The assistant principal taught three subjects to Winnie’s class, and she found it impossible to concentrate on any of them. Disappointed by Ezra’s reaction, she did not want to tell any of her other classmates, and dared not confide in her father or the matron, Mrs Mtshali. The matron was something of a martinet who regularly inspected the girls, and if she found anything untoward, would make the offender lie naked on the floor and beat her with a whip. Winnie was forced to help her strip the girls and found the duty mortifying, thinking it a shameful way to treat a girl. She had no doubt that if she told Mrs Mtshali about the money she would be accused of encouraging the teacher, and be beaten, naked, on the floor as well. The disgrace would be harder to bear than the pain, so she kept the awful secret to herself.

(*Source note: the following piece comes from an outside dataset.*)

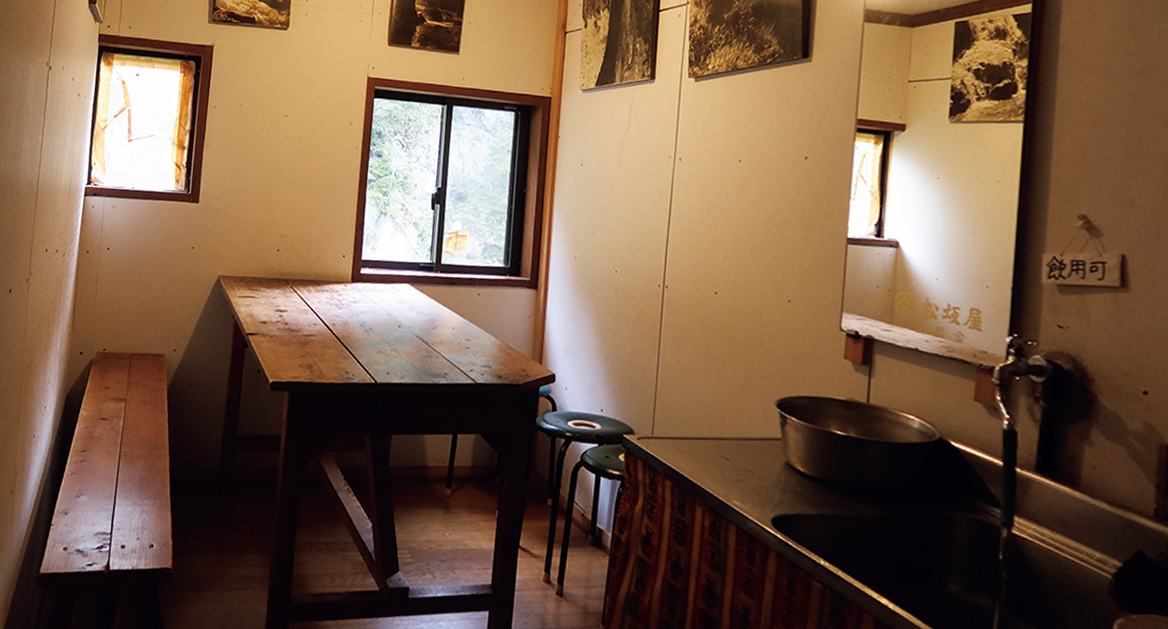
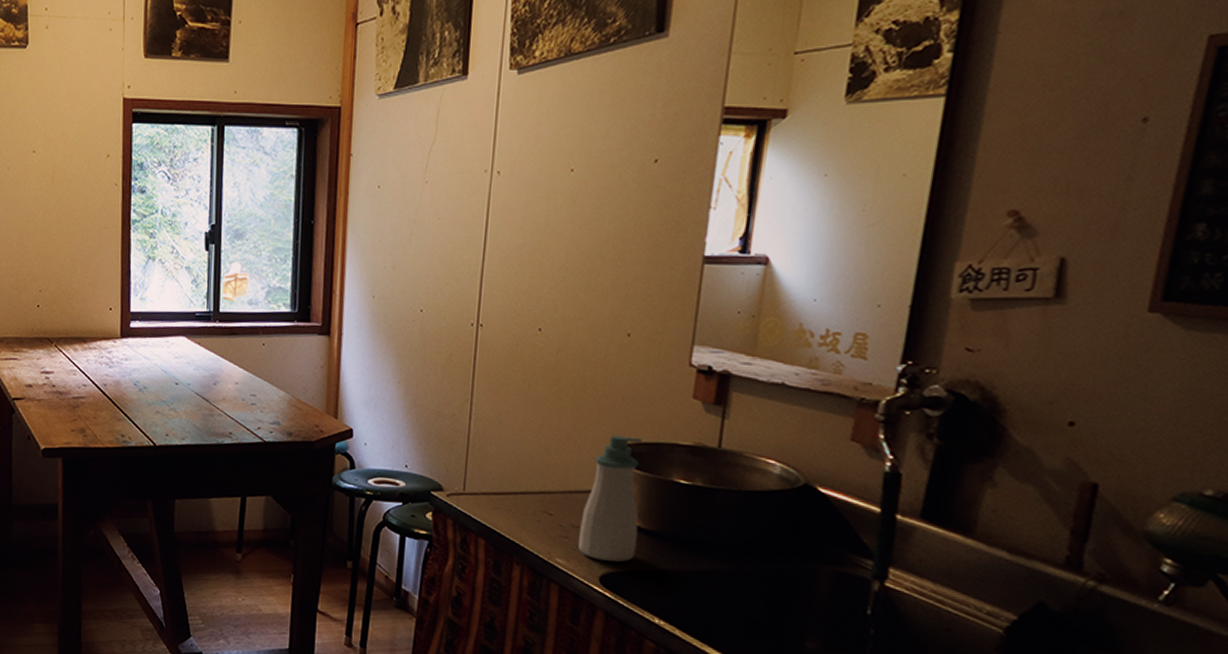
soap bottle: none [752,389,804,505] -> present [578,436,643,562]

Generally, though, life at Shawbury was stimulating and challenging. Winnie was popular with her peers, partly because she was always willing to help them where she could. One of her school friends, Nomawethu Mbere, would later recall how Winnie, having abandoned her youthful rebellion against religion, took the lead in organising their church attendance on Sundays. Nomawethu looked up to Winnie, whom she saw as reserved, even introvert, but with obvious leadership qualities and a remarkable talent for disciplining other pupils. Winnie was two classes ahead of Nomawethu but regularly helped the younger girls with their assignments, so much so that one teacher admonished Nomawethu for being too far ahead in the curriculum, thanks to Winnie’s coaching.